9 de dezembro de 2014

FSMA: Tem Carne Bovina Segura? Novo Relatório Sugere que os EUA Não Têm: Da próxima vez que você quiser um cheeseburger, considere pegar um avião e voar para a Alemanha. Ou para a França. Ou para a Nova Zelândia. Basicamente, para qualquer lugar, menos para os Estados Unidos.

Quase em todos os aspectos, os EUA estão no último lugar (“regressivo”) em termos de produção programas de rastreabilidade conforme classificado por um novo relatório do Instituto de Tecnólogos de Alimentos (IFT).

O IFT analisou 21 países e os classificou como “Progressistas”, “Moderados” ou “Regressivos” com base em alguns critérios.

Enquanto o marco Lei de Modernização da Segurança Alimentar de 2010 (FSMA) Espera-se que as coisas melhorem aqui nos Estados Unidos, mas "o desenvolvimento de regulamentações ainda está em estágios iniciais", observou o estudo. Tecnicamente, o estudo se chama "Comparação de Regulamentações e Requisitos Globais de Rastreabilidade de Alimentos". É um trocadilho bem extenso. Uma apresentação anterior do IFT em PowerPoint também examinou essa importante questão.

A FSMA foi sancionada pelo presidente Obama em 4 de janeiro de 2011. A FSMA foi criada para dar à Administração de Alimentos e Medicamentos (FDA) novos poderes para regulamentar a forma como os alimentos são cultivados, colhidos e processados. A lei concede à FDA uma série de novas ferramentas, a mais importante das quais é a autoridade para o recall obrigatório. Mas isso tudo fica para o futuro. O relatório do IFT nos conta o que está acontecendo agora.

Por onde começar a ler o relatório?
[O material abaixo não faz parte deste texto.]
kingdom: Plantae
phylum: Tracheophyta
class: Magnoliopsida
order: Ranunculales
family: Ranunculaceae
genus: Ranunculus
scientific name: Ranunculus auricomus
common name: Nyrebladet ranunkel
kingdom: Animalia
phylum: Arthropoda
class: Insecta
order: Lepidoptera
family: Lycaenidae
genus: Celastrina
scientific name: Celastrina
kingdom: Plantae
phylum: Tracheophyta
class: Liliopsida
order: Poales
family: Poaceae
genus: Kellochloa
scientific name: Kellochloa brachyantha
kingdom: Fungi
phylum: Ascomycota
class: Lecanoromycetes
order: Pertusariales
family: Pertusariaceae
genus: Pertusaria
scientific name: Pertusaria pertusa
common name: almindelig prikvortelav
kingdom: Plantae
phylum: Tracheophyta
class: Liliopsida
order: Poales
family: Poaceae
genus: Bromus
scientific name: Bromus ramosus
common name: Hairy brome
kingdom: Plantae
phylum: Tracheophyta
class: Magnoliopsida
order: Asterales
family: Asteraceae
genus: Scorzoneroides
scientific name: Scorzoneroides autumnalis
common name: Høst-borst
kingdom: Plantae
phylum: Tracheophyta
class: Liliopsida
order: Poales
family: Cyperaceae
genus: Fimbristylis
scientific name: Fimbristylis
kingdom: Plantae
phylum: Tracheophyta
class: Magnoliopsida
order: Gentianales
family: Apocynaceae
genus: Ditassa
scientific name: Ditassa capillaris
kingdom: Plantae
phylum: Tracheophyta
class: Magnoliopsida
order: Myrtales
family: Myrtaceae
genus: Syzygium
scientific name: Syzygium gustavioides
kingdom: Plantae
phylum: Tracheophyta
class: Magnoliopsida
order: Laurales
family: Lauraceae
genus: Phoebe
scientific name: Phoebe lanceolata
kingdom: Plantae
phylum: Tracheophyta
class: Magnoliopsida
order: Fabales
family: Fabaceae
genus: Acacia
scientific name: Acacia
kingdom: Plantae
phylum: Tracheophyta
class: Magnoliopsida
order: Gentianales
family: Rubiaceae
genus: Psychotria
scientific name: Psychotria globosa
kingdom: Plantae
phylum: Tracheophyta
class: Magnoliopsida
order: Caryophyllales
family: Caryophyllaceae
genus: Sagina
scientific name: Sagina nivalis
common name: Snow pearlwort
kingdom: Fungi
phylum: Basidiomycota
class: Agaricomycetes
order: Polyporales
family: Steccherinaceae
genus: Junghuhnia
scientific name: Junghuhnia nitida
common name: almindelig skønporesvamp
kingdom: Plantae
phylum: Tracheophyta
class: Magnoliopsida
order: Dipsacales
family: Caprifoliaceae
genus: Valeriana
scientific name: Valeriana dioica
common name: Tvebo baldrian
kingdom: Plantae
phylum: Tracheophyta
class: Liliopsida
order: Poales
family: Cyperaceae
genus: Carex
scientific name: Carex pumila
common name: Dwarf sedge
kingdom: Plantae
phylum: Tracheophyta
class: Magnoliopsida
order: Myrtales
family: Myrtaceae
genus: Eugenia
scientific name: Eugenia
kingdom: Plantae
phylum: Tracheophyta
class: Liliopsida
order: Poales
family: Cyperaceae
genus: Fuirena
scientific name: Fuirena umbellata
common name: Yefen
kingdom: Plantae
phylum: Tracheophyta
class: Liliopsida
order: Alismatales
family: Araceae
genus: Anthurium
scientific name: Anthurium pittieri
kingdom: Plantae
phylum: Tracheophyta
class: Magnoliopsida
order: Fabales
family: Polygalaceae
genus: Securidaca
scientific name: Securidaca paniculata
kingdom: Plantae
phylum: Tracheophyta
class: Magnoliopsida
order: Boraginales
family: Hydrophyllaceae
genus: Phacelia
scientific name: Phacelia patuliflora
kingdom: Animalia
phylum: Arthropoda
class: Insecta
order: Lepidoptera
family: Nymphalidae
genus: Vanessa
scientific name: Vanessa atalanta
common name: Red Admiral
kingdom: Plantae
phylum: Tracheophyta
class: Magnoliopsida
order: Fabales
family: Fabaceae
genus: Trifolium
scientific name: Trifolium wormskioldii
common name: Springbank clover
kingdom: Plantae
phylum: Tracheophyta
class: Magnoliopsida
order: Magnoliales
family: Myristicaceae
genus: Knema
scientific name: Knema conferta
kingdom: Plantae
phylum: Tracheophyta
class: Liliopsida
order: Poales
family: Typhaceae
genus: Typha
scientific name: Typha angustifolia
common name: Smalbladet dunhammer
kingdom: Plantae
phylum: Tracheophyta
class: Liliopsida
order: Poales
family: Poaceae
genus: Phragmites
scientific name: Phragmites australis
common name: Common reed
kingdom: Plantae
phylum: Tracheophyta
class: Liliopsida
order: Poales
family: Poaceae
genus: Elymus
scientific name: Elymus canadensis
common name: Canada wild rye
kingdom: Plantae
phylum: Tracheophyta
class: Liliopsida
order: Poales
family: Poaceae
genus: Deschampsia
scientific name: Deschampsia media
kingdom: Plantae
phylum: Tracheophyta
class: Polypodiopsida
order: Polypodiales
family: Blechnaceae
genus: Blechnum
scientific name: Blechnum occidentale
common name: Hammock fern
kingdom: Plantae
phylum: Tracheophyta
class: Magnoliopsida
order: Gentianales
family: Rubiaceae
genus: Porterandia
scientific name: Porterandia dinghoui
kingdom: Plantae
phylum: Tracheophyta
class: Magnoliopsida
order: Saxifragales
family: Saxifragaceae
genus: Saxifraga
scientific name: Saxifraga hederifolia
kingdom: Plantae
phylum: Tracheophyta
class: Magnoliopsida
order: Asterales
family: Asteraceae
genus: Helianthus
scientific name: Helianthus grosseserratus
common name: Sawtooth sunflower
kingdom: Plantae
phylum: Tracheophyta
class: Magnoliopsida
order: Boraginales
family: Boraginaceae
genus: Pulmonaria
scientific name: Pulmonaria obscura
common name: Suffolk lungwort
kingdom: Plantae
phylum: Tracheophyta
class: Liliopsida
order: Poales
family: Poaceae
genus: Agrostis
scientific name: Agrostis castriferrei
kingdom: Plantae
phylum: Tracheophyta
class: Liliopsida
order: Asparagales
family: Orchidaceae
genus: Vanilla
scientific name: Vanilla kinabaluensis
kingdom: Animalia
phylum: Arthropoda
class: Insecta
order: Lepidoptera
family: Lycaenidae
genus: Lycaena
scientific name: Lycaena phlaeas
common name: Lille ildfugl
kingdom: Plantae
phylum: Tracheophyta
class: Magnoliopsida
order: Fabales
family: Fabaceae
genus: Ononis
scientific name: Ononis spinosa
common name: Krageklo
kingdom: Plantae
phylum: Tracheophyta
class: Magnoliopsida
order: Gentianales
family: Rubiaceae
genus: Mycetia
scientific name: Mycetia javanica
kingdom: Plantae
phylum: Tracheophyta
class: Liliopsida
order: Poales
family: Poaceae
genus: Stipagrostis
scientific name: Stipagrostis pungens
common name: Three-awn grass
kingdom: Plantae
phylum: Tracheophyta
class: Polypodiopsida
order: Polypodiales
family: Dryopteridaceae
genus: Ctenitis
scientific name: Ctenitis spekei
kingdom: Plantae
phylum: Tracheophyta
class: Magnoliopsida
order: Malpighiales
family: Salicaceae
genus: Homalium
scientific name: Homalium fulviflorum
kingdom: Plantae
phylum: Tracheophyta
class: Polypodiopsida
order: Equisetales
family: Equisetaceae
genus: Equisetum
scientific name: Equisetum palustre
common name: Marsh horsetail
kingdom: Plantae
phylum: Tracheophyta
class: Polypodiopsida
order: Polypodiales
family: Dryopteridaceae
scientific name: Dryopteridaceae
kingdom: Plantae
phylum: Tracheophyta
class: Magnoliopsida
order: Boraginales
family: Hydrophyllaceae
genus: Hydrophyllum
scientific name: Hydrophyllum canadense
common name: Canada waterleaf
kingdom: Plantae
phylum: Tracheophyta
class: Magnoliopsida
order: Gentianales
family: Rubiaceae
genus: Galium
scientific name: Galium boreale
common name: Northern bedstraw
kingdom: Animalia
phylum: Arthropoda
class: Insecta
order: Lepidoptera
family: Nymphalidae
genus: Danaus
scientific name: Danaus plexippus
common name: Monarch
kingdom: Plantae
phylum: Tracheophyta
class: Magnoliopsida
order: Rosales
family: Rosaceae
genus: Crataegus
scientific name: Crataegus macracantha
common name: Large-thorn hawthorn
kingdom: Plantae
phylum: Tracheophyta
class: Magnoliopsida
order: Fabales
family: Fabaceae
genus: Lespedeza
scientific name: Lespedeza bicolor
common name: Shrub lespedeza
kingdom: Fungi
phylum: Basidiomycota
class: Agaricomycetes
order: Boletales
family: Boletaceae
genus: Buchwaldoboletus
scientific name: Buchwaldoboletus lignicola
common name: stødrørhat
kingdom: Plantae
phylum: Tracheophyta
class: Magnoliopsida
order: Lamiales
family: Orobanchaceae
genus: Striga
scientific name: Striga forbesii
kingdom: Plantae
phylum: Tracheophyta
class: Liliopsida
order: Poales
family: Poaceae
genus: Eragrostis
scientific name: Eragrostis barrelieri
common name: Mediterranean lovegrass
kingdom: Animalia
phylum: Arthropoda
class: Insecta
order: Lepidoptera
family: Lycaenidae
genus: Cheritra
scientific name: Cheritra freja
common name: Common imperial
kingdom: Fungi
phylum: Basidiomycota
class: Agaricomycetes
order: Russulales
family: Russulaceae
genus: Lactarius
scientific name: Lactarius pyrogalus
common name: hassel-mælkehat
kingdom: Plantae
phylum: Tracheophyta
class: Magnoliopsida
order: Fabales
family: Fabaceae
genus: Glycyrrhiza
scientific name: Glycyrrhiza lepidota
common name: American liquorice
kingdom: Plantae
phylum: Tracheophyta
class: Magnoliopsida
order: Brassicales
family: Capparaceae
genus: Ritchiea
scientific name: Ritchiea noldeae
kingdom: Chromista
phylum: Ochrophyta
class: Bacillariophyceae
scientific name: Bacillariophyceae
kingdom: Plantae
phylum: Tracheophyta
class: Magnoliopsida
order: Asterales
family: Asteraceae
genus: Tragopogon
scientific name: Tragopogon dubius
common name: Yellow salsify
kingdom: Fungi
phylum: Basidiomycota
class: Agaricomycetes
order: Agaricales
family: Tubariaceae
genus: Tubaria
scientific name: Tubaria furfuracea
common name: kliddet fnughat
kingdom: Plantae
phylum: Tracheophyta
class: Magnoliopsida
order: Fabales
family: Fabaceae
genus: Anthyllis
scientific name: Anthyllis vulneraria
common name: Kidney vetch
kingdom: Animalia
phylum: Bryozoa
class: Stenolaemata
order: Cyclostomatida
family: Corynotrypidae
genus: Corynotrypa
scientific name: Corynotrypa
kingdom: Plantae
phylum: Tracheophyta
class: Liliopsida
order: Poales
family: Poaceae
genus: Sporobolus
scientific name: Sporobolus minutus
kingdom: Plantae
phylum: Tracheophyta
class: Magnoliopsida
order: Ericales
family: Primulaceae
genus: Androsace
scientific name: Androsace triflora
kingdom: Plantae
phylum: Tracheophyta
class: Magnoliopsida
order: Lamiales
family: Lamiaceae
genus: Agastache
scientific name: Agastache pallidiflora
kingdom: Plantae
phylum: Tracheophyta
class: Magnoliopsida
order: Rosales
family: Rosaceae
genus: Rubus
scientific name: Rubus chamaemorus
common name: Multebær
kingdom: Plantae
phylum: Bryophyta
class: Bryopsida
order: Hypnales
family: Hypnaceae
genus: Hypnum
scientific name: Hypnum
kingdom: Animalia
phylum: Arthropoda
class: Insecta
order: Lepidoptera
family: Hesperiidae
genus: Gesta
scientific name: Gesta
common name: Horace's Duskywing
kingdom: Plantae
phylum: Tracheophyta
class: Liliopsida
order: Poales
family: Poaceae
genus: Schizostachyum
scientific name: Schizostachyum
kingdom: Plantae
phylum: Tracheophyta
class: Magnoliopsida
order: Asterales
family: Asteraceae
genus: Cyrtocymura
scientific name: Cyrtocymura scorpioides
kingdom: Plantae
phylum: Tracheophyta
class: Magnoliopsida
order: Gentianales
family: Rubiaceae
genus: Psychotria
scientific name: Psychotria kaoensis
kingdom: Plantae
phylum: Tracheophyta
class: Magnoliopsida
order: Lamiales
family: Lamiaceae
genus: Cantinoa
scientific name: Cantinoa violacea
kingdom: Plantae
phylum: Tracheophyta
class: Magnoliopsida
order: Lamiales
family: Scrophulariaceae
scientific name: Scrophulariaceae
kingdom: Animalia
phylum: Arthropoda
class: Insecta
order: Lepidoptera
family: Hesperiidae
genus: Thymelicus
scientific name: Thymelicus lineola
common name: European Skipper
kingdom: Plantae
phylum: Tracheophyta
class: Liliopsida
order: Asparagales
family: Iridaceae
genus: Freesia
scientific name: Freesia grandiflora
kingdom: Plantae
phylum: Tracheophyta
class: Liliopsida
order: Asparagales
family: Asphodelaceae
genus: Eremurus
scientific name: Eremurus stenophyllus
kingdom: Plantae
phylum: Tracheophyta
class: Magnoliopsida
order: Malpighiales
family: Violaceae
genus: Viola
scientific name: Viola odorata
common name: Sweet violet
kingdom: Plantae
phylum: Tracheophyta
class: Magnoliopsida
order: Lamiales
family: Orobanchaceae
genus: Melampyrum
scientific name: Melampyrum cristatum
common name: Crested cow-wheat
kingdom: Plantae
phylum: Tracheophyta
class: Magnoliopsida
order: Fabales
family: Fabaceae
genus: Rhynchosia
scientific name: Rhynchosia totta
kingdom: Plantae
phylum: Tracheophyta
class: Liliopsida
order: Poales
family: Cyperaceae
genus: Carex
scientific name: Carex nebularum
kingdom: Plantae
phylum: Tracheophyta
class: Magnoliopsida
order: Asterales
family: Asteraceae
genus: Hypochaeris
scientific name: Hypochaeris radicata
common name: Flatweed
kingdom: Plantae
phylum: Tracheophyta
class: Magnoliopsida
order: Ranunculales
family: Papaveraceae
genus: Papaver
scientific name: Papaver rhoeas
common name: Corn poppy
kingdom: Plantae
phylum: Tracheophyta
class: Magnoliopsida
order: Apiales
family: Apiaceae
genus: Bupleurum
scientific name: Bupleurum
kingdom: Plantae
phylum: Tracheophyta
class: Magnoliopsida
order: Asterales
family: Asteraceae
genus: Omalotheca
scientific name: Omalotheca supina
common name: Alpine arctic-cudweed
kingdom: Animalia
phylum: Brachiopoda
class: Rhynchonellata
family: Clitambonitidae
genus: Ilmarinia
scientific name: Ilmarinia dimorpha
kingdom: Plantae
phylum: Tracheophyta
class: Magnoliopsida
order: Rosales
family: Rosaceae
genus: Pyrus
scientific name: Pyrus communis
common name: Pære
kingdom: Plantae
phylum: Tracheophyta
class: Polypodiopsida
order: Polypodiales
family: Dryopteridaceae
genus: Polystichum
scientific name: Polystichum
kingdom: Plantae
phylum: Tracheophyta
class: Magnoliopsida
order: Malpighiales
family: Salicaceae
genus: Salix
O ranking de 21 países (UE, China, Japão e alguns outros países, incluindo o Brasil e a terra dos neozelandeses) revelou que os EUA eram apenas um dos dois maiores exportadores de carne bovina sem sistemas obrigatórios de rastreabilidade da carne vermelha. O país também ficou atrás da maioria do grupo, com um programa de acesso ao consumidor fraco.

Em geral, os países da UE (França, Reino Unido, Alemanha, Irlanda e outros) lideraram o grupo. Isso se deve, em parte, aos rigorosos padrões impostos em 2005, que incluem programas obrigatórios de rastreabilidade para alimentos, rações, animais utilizados na produção de alimentos e qualquer outra substância incorporada a alimentos ou rações.

Os EUA alcançaram algumas distinções — praticamente todas ruins. Por exemplo, juntaram-se à China como os únicos países classificados como regressivos no que diz respeito à amplitude das regulamentações de rastreabilidade de produtos.

Os EUA, a China e o Canadá também são os únicos membros de outro clube não tão atraente: programas regressivos de rastreabilidade eletrônica de gado.

Em seu resumo, o relatório diplomaticamente observa o óbvio: os EUA “estão atrás da maioria das outras nações”.

Vamos encerrar com uma nota positiva. Os EUA alcançaram a primeira categoria em programas voluntários de rastreabilidade. Um otimista pode dizer que os exportadores de carne dos EUA estão excedendo significativamente os requisitos regulatórios relativamente flexíveis do país. Os pessimistas ainda podem recomendar que você pense duas vezes antes de comprar o próximo cheeseburger, sanduíche de frango ou tilápia nos Estados Unidos — pelo menos até a FSMA entrar em vigor.